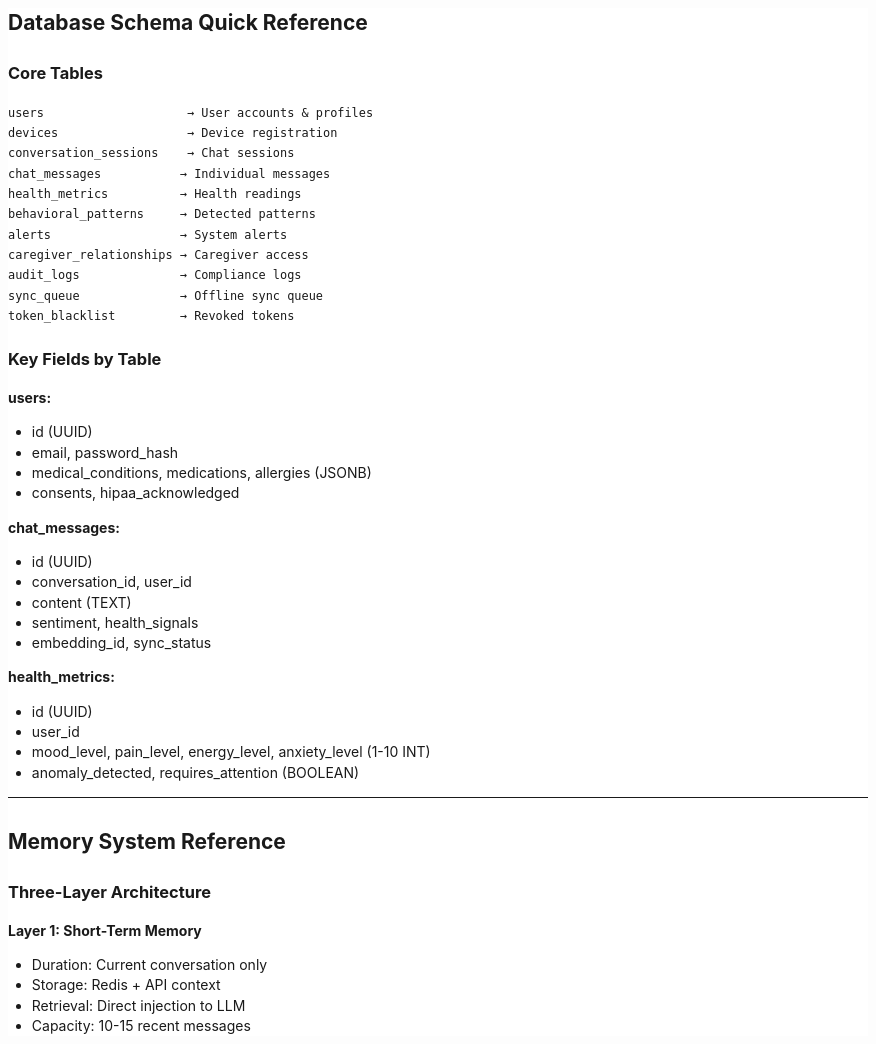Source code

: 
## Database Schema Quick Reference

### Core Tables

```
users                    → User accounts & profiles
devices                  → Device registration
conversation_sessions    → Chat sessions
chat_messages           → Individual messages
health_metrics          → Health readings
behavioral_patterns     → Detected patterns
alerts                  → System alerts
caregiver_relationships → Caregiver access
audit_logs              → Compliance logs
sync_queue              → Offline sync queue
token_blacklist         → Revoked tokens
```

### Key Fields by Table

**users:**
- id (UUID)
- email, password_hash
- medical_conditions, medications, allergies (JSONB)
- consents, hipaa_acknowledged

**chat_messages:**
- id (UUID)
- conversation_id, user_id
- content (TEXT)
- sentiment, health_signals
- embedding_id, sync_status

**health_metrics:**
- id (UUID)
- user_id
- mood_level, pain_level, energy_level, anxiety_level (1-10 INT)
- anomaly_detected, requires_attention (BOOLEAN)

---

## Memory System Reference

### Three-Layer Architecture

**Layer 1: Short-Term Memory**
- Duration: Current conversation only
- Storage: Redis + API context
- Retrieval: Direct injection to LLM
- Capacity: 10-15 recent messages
◆ ◆ ◆ ◆ ◆
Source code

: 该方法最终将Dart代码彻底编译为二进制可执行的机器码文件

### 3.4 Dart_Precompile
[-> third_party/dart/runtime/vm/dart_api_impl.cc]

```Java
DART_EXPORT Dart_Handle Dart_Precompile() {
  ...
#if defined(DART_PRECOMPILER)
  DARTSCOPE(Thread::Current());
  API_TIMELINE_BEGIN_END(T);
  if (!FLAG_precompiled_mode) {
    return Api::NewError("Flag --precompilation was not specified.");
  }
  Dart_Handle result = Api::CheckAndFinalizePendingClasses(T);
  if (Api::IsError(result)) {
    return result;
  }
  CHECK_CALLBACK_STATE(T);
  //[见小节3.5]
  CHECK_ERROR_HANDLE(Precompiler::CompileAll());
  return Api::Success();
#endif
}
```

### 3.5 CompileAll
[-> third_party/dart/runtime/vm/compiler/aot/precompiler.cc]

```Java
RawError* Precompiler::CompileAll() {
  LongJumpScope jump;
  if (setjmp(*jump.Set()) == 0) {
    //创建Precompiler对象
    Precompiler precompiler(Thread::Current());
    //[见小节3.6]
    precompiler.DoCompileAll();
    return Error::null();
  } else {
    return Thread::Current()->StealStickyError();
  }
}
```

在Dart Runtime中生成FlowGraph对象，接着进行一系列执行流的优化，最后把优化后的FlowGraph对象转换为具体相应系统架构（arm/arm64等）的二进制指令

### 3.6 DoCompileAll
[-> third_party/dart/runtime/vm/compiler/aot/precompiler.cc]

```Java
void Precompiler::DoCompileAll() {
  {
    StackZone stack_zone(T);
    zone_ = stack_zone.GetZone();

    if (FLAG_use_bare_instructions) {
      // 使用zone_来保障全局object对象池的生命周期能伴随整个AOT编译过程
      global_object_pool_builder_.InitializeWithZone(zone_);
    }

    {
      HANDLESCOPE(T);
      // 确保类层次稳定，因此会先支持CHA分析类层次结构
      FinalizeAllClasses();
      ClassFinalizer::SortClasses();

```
◆ ◆ ◆ ◆ ◆
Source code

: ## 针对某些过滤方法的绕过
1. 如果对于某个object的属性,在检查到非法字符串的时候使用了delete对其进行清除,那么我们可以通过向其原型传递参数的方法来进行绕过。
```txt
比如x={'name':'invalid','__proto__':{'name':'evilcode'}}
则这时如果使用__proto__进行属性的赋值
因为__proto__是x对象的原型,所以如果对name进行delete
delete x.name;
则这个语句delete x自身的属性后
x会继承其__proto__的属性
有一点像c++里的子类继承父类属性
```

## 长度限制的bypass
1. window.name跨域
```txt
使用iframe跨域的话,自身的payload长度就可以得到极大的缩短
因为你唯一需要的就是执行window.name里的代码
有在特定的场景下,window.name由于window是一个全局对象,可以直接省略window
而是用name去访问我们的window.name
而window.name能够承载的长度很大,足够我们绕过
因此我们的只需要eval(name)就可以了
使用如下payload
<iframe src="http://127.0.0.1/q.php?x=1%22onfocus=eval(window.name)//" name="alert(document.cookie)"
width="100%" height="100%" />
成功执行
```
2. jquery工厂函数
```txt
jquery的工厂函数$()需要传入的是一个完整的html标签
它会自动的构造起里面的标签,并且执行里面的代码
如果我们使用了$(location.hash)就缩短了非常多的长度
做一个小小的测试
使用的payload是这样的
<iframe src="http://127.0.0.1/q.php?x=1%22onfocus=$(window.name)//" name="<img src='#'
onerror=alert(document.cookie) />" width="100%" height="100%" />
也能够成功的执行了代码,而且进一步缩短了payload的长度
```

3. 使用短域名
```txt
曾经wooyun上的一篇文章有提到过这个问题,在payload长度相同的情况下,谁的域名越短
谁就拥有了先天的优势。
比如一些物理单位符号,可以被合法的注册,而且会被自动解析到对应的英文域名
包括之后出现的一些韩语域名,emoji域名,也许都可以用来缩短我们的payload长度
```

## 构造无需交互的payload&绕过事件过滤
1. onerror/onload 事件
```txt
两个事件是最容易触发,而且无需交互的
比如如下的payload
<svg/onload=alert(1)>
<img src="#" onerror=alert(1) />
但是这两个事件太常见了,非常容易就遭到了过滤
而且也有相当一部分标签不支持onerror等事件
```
◆ ◆ ◆ ◆ ◆
Work to be completed> Looking at the listing above, count each line that contains the word "onload" and write the number with nothing else.

Response below> 2